__DOCUMENT TEXT__:

==========

List Info

Thread: Re: Regexp failure with utf8-flagged string and byte-flagged pattern




Re: Regexp failure with utf8-flagged string and byte-flagged pattern
user name
2007-09-21 09:59:07
> On 9/20/07, via RT srezic  cpan. org
<perlbug-followupperl.org> wrote:
>> # New Ticket Created by  sreziccpan.org
>> # Please include the string:  [perl #45605]
>> # in the subject line of all future correspondence
about this issue.
>> # <URL: h
ttp://rt.perl.org/rt3/Ticket/Display.html?id=45605 >
>>
>>
>> This is a bug report for perl from sreziccpan.org,
>> generated with the help of perlbug 1.36 running
under perl 5.10.0.
>>
>>
>>
------------------------------------------------------------
-----
>> The script below works as expected until perl 5.8.8
(i.e. it prints
>> "1").

==========

__DATA EXTRACT__:
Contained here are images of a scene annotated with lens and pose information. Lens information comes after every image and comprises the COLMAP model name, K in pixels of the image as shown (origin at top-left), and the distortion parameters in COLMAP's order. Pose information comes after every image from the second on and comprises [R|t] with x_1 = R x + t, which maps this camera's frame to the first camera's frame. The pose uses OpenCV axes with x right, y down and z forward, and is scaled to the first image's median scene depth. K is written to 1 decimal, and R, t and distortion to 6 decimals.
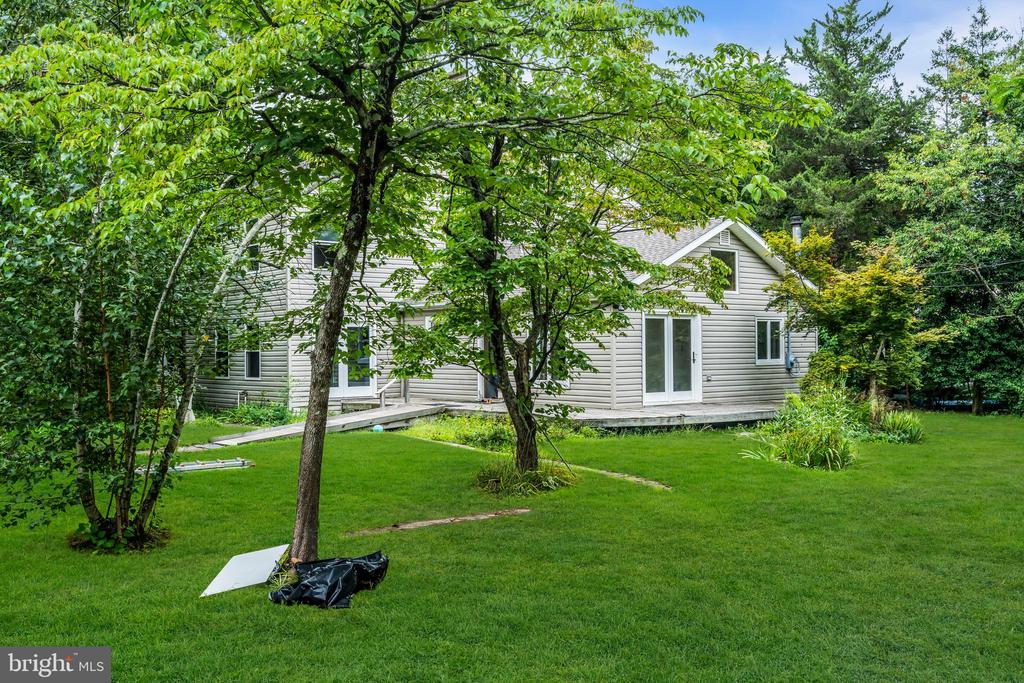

==========

__WORK TO COMPLETE__: Please write out the portion of the regexp bug thread above between "Thread: Re: Regexp" and "about this issue.", inclusive.

__SOLVED PROBLEM__:
Thread: Re: Regexp failure with utf8-flagged string and byte-flagged pattern




Re: Regexp failure with utf8-flagged string and byte-flagged pattern
user name
2007-09-21 09:59:07
> On 9/20/07, via RT srezic  cpan. org
<perlbug-followupperl.org> wrote:
>> # New Ticket Created by  sreziccpan.org
>> # Please include the string:  [perl #45605]
>> # in the subject line of all future correspondence
about this issue.